John Costin works to fill tiny crevices in a copper plate. He rubs the plate with ink and then, with his bare hand, polishes the surrounding copper until it shines.
What Costin does with copper makes him a rare bird indeed. His art is etching, and he's done this for 40 years.
His latest image is of a pair of sand hill cranes. He’s worked on this etching since July. All of his etchings are of Florida birds. The detail in their feathers, feet, and beaks is amazing.
"You could never get close enough to a bird in the wild to see this," said Costin.
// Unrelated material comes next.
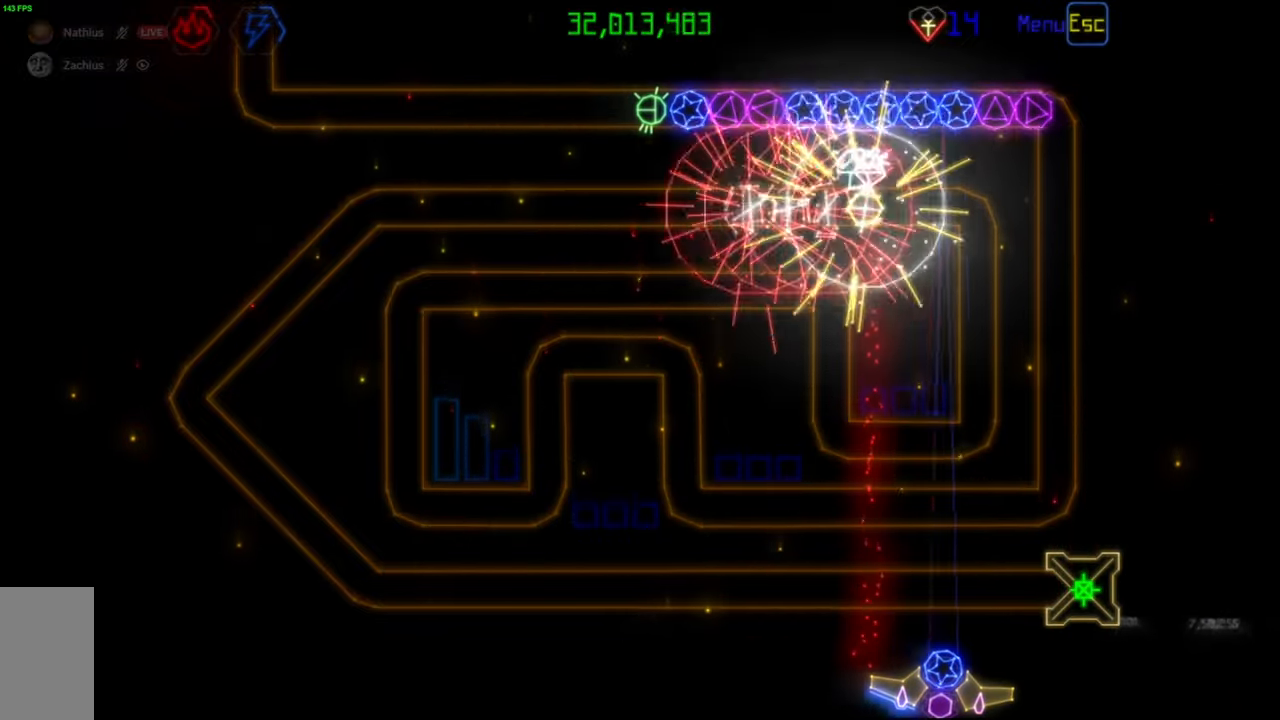
{"keys": [], "mouse": [], "events": [[33, "mouse_left", "down"], [117, "mouse_left", "up"]]}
His etchings start with shades of white, gray and black. He then keeps adding color until birds like herons and egrets and pelicans seem to fly off the paper, exploding with color.
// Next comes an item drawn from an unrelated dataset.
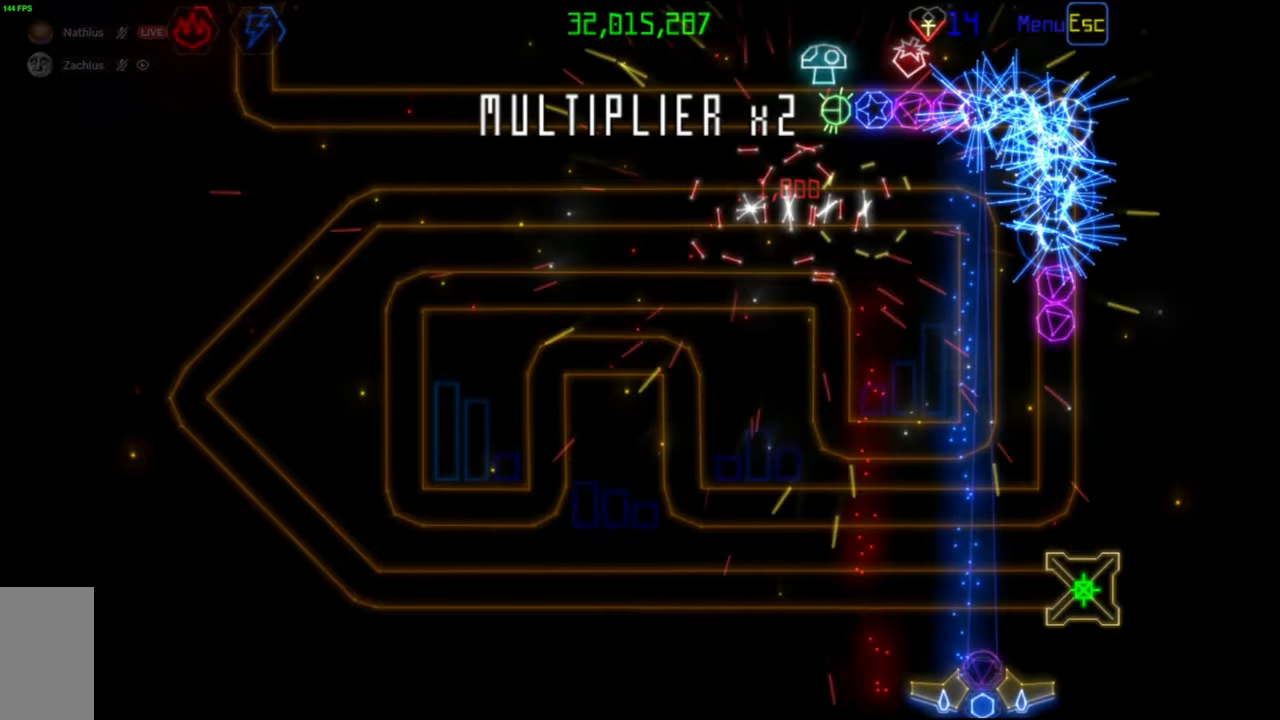
{"keys": [], "mouse": [], "events": []}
It’s the result of 40 years of bird watching and a new take on bird etchings. Lots of people remember them from dusty old scientific books. Audubon made hundreds of them in the 1800s.
Costin has collected dozens of antique etchings from Audubon and others.
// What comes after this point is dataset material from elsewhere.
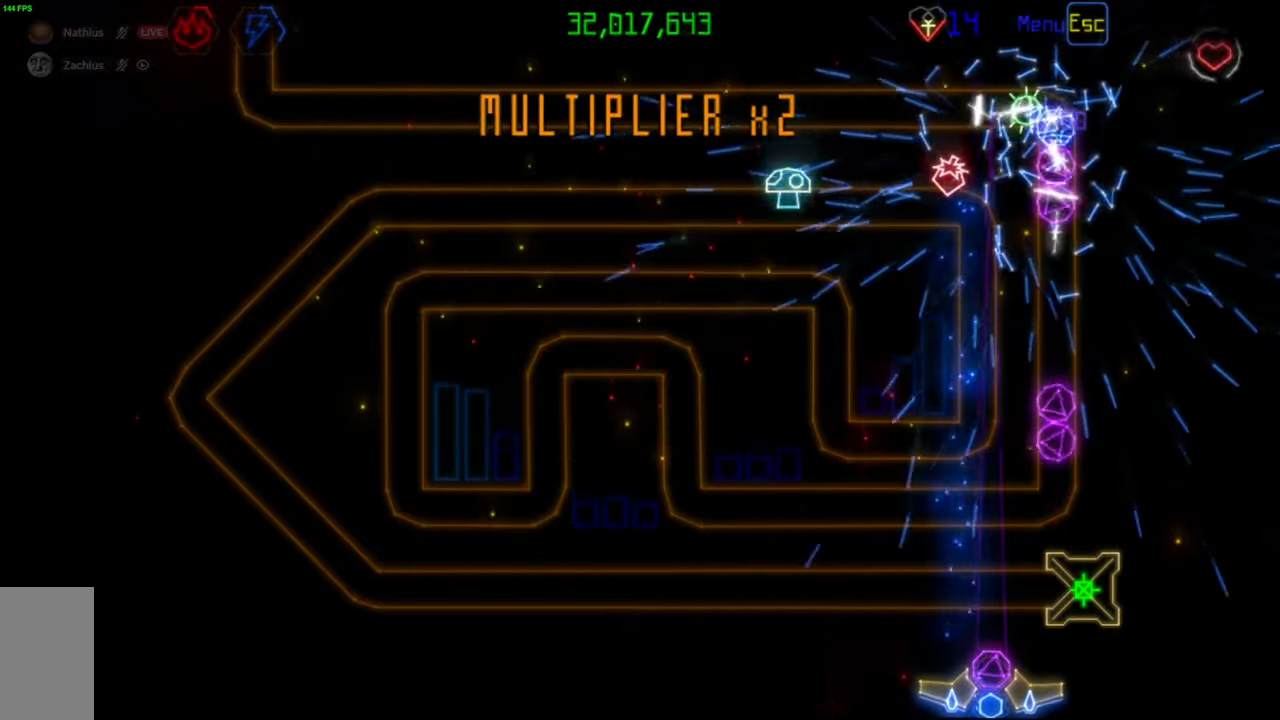
{"keys": [], "mouse": [], "events": []}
"I like the history of it," he said. "I like to read about the history of these different naturalists and what they went through."
Costin’s life-size images are much larger and more colorful than those from another age, but his work and his collection will be combined into an exhibit at the Tampa Bay History Center.
"One thing we want to express to our audience is that these were beautiful birds, but they also served an educational purpose," said Brad Massey, a curator at Tampa Bay History Center.
The exhibit will be called "Etched Feathers: A History of the Printed Bird." It opens March 4 at the history center on Water Street in downtown Tampa.
Costin joked that he is one of the few still creating etchings. He said he surprised the staff of an out-of-town museum that exhibited his work.
"They were surprised that I was a living artist," he laughed. "They thought I was a dead artist, because nobody does this anymore."
Costin is a rare bird indeed, bringing new color to an old art.